Students in professional faculties, who were dreading a massive increase to their tuition fees this fall, can breathe a collective sigh of relief.
Advanced Education and Literacy Minister, Diane McGifford, declined 10 out of 12 requests made by university professional faculties to increase tuition fees beyond the five per cent previously approved by the provincial government.
The faculties that will be receiving certain tuition fee increases are the Faculty of Dentistry and I.H. Asper School of Business.
The dental students will receive a 20 per cent increase in tuition fees per year for the next two years, with 15 per cent of revenue generated from the fees going towards student bursaries.
Dean of Dentistry, Tony Iacopino, said he was very happy the proposal his faculty put forth was approved and that it would have a huge impact on the quality of education in the faculty of Dentistry.
“We can train our students for today and tomorrow, instead of yesterday on outdated equipment and outdated technology.”
He stated that a significant amount of the money would be put into student services and bursaries for students to offset some of the impact the increase will have on those in financial need, with a fund set up specifically for students already enrolled and working towards completing their degree.
Money will also be put towards updating the faculty’s student lounge.
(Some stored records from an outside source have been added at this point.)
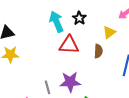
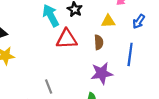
yellow triangle: (109, 32) -> (108, 21), turned 40
purple star: (70, 82) -> (102, 73), moved

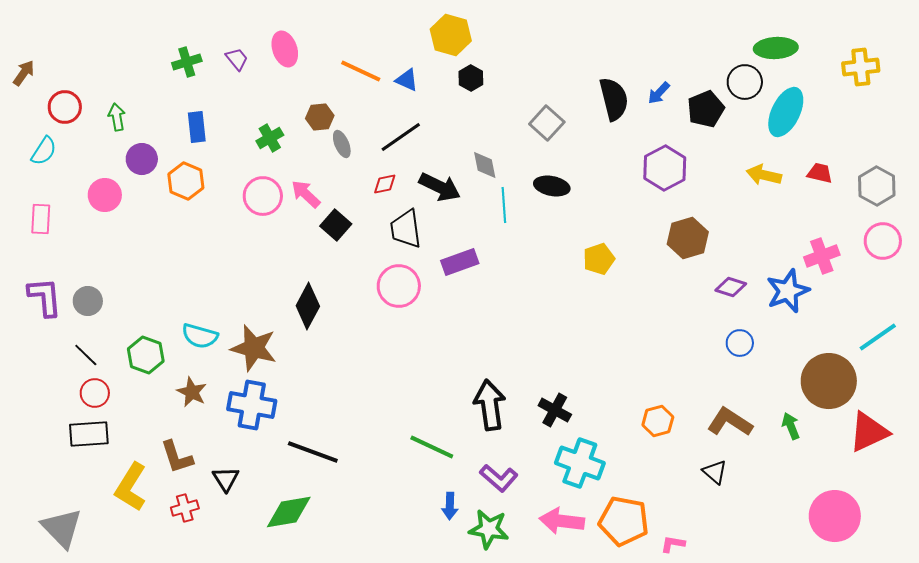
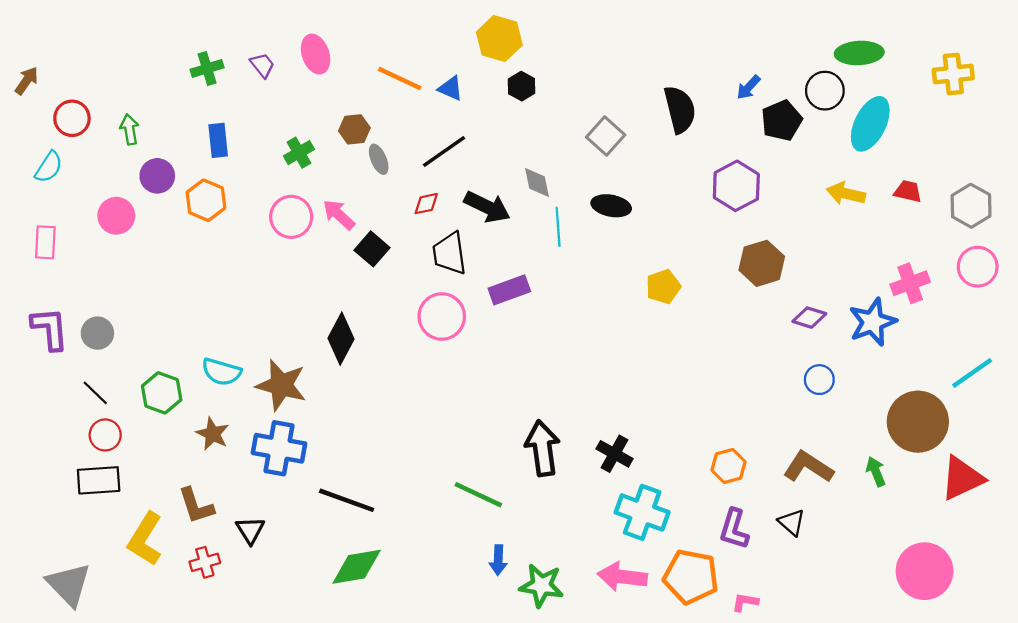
blue arrow: (659, 93) -> (748, 87), moved
purple L-shape: (499, 478) -> (734, 529), moved, turned 66
green diamond: (289, 512) -> (357, 567), moved

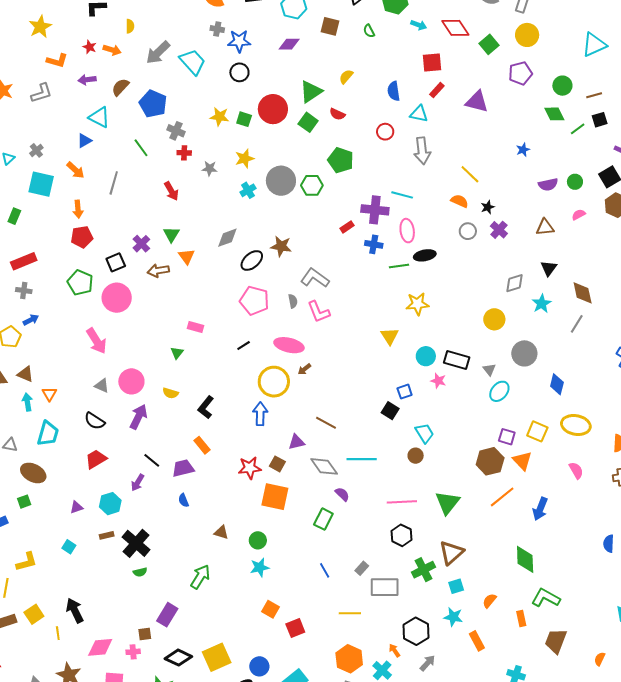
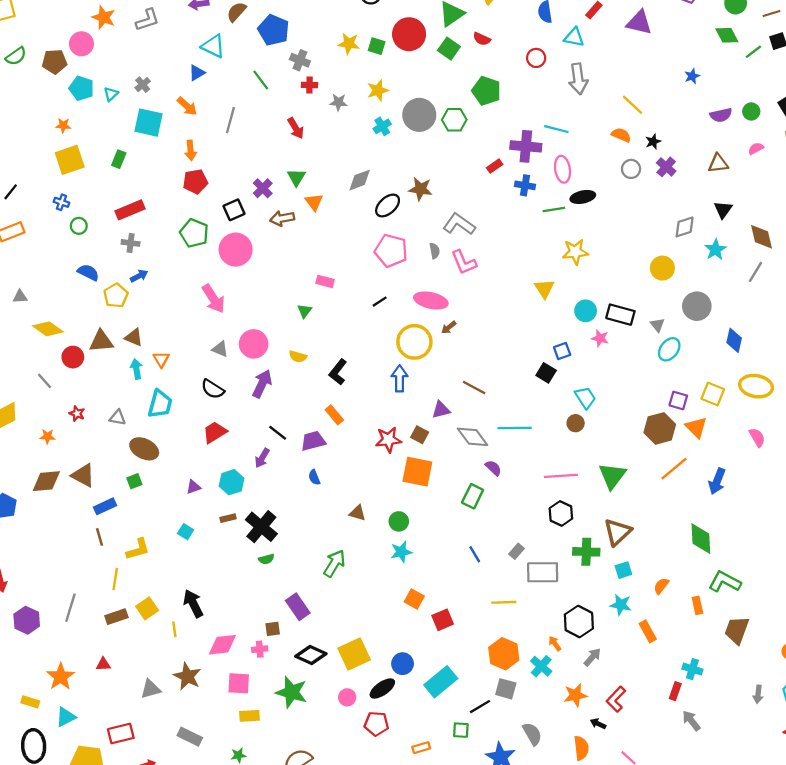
green cross: (423, 570) -> (586, 552), turned 30
purple rectangle: (167, 615) -> (298, 607), turned -65

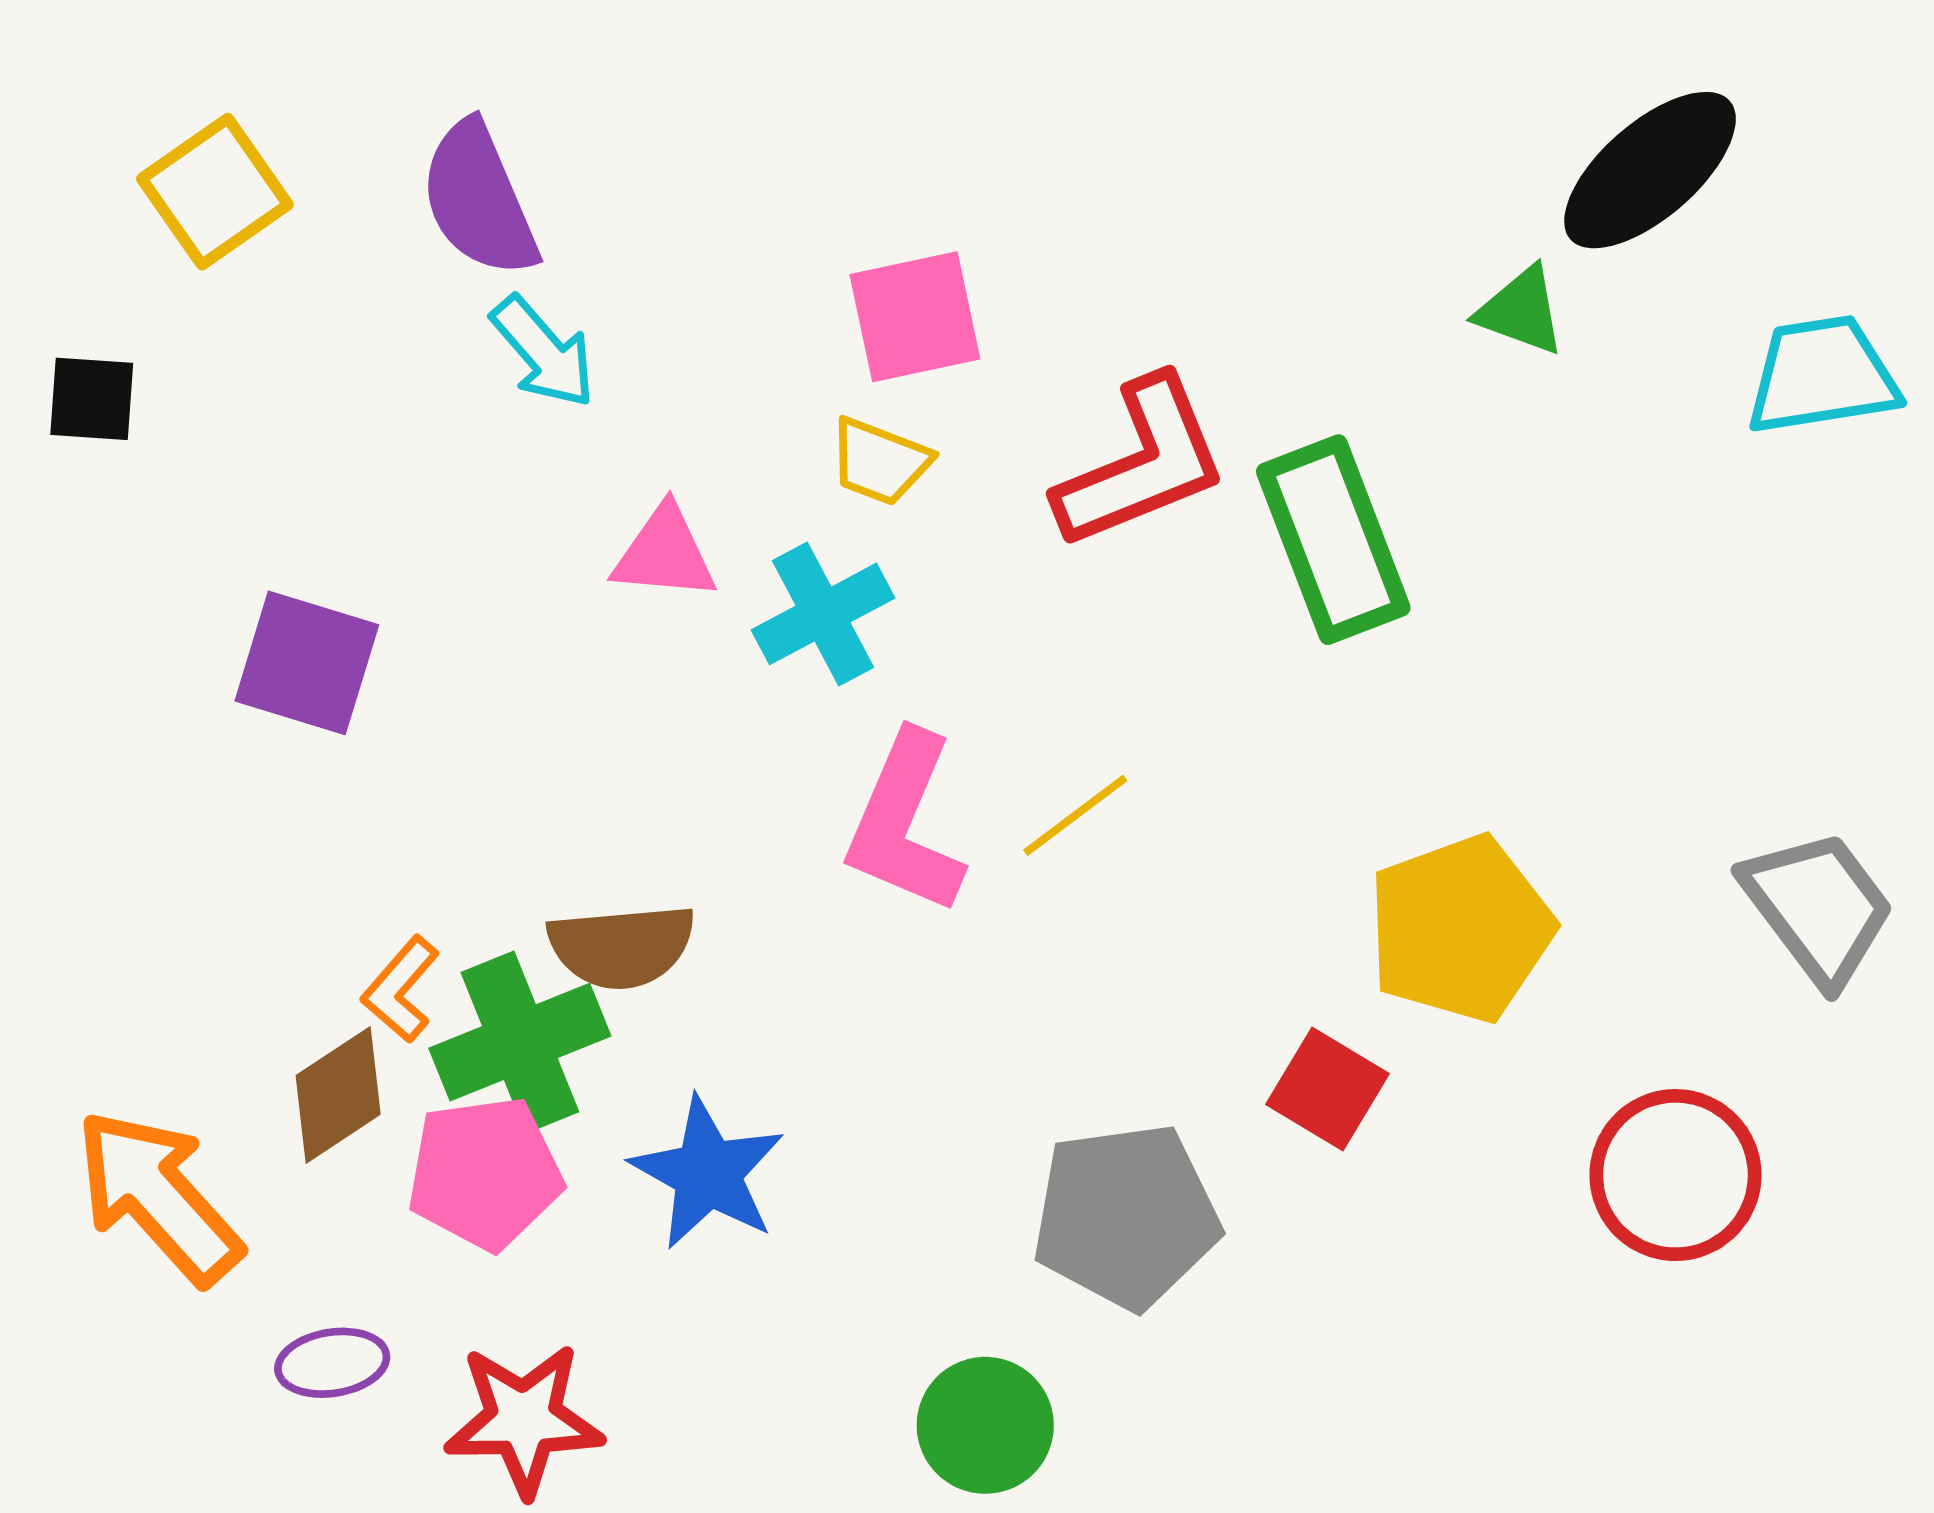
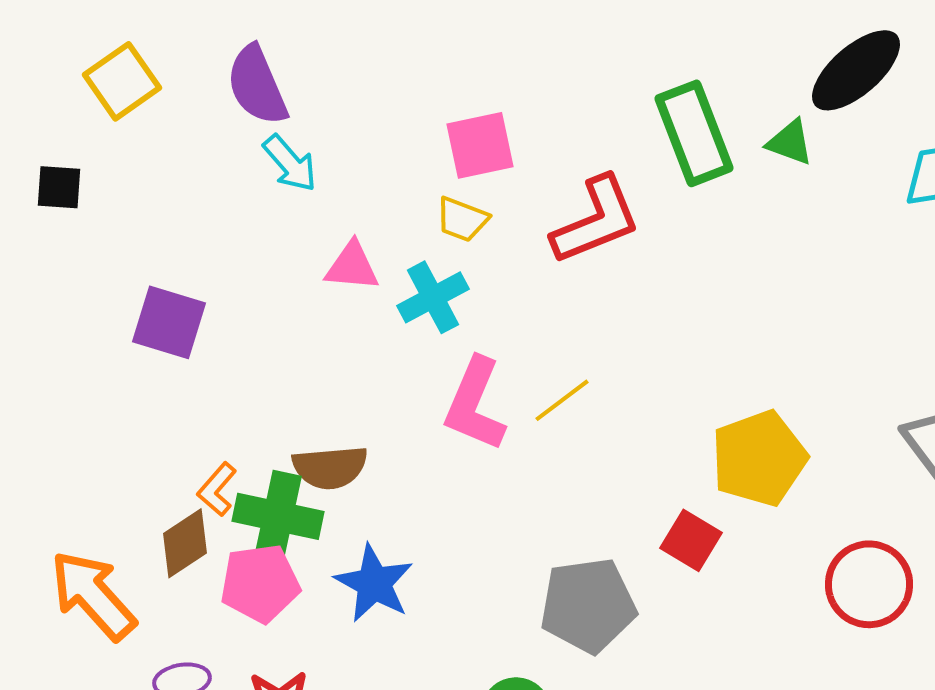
green rectangle: (1333, 540) -> (694, 133), moved
green cross: (520, 1042) -> (278, 516), turned 34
While the Asper School of Business did not receive the full 88 per cent increase over three years to undergraduate tuition fees it had requested, it will be allowed to increase fees in the Master’s of Business Administration (MBA) program by 25 per cent annually over two years, starting in 2011.
“I feel that on the MBA side, we’re moving in a an appropriate direction, but in terms of undergraduate tuition, it is going to be very important in the future that we do start to bridge the gap between ourselves and other business schools,” said Glenn Feltham, dean of the business school.
“I think that there was good and bad with the decisions, but ultimately tuition levels are going to have to be at the level of other leading business schools if we’re going to be able to provide the level of education that Manitoba requires.”
Asper student and former Commerce Students’ Association (CSA) president Mike Gould told the Manitoban that he would still find his education accessible if Asper had received approval for its request to increase undergraduate tuition, although that may not the case for all students in the faculty.
“It would have been imperative for the dean’s office to address accessibility for both current and future students,” said Gould.
However, he felt that the dean’s office did a good job of gathering as much information from students as possible in a short amount of time.
“I think the dean’s office realized through gathering this information just how much of a priority accessibility is for students, especially international students.”